In 2017, Poland's Supreme Court ruled that the presidential pardon was ineffective because it was granted before a final ruling in the case and sent the matter back to a lower court, which convicted the two in December and sentenced them to two years in prison. However, the Constitutional Court, another high court controlled by PiS loyalists, issued its own ruling concluding that an amnesty was in order.
Kaminsky and Wasik ignored their prison sentence.
“We don't acknowledge it, it's not our judgment; “It's a complete mess of the law,” Kaminsky said after the court's ruling, while Wasik said: “We don't feel guilty, we don't feel guilty. We got a proper pardon from the president.”
But Holonia said the two were no longer members of Parliament, citing a legal provision that prevents convicted people from serving in Parliament, which he said would prevent them from participating in legislative sessions.
The two refused to accept this, and threatened to enter the Legislative Council for a session scheduled for Wednesday, prompting Holonia to postpone the session until next week.
“There is no guarantee that this hectic week, filled with all kinds of compromises, decisions, quarrels and reports, will go smoothly,” Holonia said.
The courts are not making his job any easier.
A few days ago, a chamber of Poland's Supreme Court — whose independence has been questioned by European courts and whose judges were appointed in a way that critics say violates Polish law — found that Holonia was wrong in ruling that the two were not right. Representatives are taller. But another chamber of the Supreme Court, recognized by other courts, is scheduled to issue its ruling on Wednesday.
At the same time, the court that convicted Kaminski and Vasek issued a letter to the police calling for their transfer to prison.
However, Duda invited them to his palace in central Warsaw.
On Tuesday afternoon, they went outside to make a brief comment to reporters before returning to the ornate columned building.
“There is a very serious crisis in the country. A dark dictatorship is taking shape. We cannot allow political prisoners into Poland,” Kaminski said.
The police enter
However, in the evening, Duda left the building to meet with Belarusian opposition leader Sviatlana Tsikhanouskaya, and police moved in during his absence.
“The rule of law finally works” chirp Michal Shcherba, a member of parliament from the Civic Coalition, one of the parties forming the new government.
But Kaminsky and Vasek's supporters denounced their arrest as illegal.
Beata Szydlo, former PiS Prime Minister, Named They are “the first political prisoners of the Tusk regime.”
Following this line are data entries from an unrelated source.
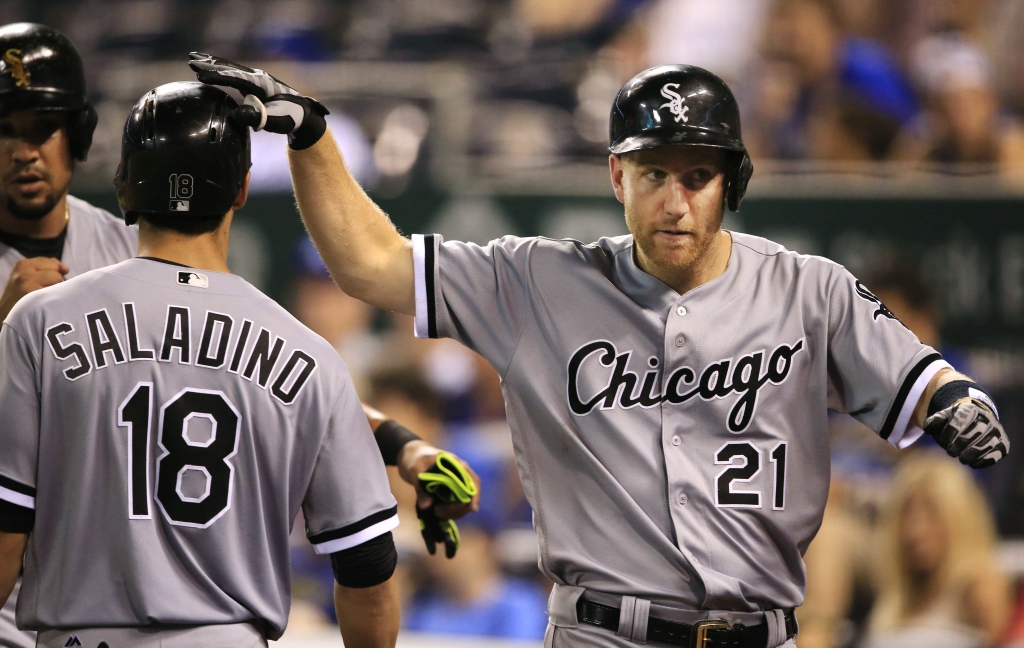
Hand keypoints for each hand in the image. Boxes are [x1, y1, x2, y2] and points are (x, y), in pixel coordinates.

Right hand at [0, 257, 67, 320]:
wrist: (6, 314)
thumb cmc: (21, 294)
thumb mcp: (28, 275)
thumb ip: (46, 267)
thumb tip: (65, 268)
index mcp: (23, 264)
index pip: (53, 263)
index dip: (54, 273)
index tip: (42, 282)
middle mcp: (24, 272)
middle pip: (57, 272)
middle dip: (55, 281)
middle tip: (40, 291)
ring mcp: (28, 284)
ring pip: (58, 281)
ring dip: (55, 289)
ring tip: (41, 297)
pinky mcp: (34, 296)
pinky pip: (56, 293)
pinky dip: (53, 298)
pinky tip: (43, 303)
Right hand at [187, 52, 328, 148]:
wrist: (302, 113)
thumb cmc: (290, 118)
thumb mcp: (276, 121)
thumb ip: (259, 117)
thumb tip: (238, 114)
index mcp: (262, 85)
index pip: (236, 78)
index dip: (218, 76)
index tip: (200, 76)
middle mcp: (258, 77)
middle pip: (231, 68)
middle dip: (211, 65)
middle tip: (190, 61)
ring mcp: (256, 78)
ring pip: (231, 67)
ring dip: (213, 62)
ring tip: (193, 57)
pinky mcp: (254, 82)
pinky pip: (234, 72)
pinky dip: (220, 67)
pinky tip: (209, 65)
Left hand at [397, 441, 479, 519]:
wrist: (410, 457)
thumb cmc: (414, 458)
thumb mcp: (414, 470)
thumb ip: (420, 487)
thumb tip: (427, 506)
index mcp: (456, 465)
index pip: (473, 481)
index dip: (475, 495)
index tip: (472, 509)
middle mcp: (460, 475)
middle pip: (469, 495)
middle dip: (458, 508)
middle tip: (438, 512)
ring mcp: (455, 484)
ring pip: (462, 503)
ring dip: (453, 512)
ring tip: (436, 512)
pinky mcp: (448, 491)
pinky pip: (454, 504)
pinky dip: (449, 512)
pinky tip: (437, 512)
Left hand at [924, 399, 1009, 468]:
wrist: (976, 421)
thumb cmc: (956, 422)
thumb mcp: (944, 417)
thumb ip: (934, 421)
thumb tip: (928, 428)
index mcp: (970, 410)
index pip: (959, 422)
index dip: (949, 434)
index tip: (943, 442)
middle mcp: (987, 419)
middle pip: (974, 434)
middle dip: (960, 445)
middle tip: (951, 452)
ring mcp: (997, 432)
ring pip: (986, 444)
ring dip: (971, 454)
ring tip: (962, 459)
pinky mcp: (1003, 445)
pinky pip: (996, 454)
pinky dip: (984, 461)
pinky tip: (973, 463)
Duda could free them from prison, but he would have to issue another pardon — something he has refused to do so far.
“My position is clear: presidential powers have been effectively exercised in 2015, and the men have been pardoned. The case has thus been closed once and for all. “The men have parliamentary seats.” He said Earlier this week.
However, even if they did, Holonia insists they would still have a conviction on their records, making them ineligible to serve as members of parliament.
The fighting around Kaminski and Vasek forms part of a broader war, as Tusk and his government attempt to seize control of institutions in the hands of PiS loyalists, while setting up special commissions to investigate and prosecute wrongdoing committed by the previous government.
“A lot depends on the determination of the new government and how far it will go in returning Poland to the rule of law,” said Jakub Jarachewski, a researcher at Democracy Reporting International, an NGO.
Last month, the government broke the rules and took control of state media, which became the PiS's propaganda arm. This led to an angry reaction from PiS loyalists, with Duda promising to veto the spending bill and lawsuits filed in courts loyal to the former ruling party.
“Did anyone really think we were on a light, easy, fun mission? No, it's going to be hard and difficult and unpleasant for a while. That's what you hired me for.” “I'm not complaining,” Tusk chirp last week.